===== DATA TO PROCESS =====

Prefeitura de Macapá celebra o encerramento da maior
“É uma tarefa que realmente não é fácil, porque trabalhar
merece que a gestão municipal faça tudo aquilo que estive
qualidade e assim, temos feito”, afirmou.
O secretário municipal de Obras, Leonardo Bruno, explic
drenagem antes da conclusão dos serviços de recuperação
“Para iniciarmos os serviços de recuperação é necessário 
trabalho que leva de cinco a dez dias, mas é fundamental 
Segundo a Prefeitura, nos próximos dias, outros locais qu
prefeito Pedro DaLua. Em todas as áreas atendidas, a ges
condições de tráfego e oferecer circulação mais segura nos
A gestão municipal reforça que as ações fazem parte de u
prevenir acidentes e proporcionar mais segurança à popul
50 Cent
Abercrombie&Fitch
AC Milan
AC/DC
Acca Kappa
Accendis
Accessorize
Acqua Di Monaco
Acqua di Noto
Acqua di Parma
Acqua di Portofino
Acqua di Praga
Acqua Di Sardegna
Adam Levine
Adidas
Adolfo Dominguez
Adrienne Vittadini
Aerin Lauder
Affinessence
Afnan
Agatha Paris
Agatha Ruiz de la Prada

=====

### PROBLEM DESCRIPTION
Take the line that contains "Acqua di Noto" and every line after it to the end of the entries above, and reproduce them exactly.

### SOLUTION TO THIS TASK
Acqua di Noto
Acqua di Parma
Acqua di Portofino
Acqua di Praga
Acqua Di Sardegna
Adam Levine
Adidas
Adolfo Dominguez
Adrienne Vittadini
Aerin Lauder
Affinessence
Afnan
Agatha Paris
Agatha Ruiz de la Prada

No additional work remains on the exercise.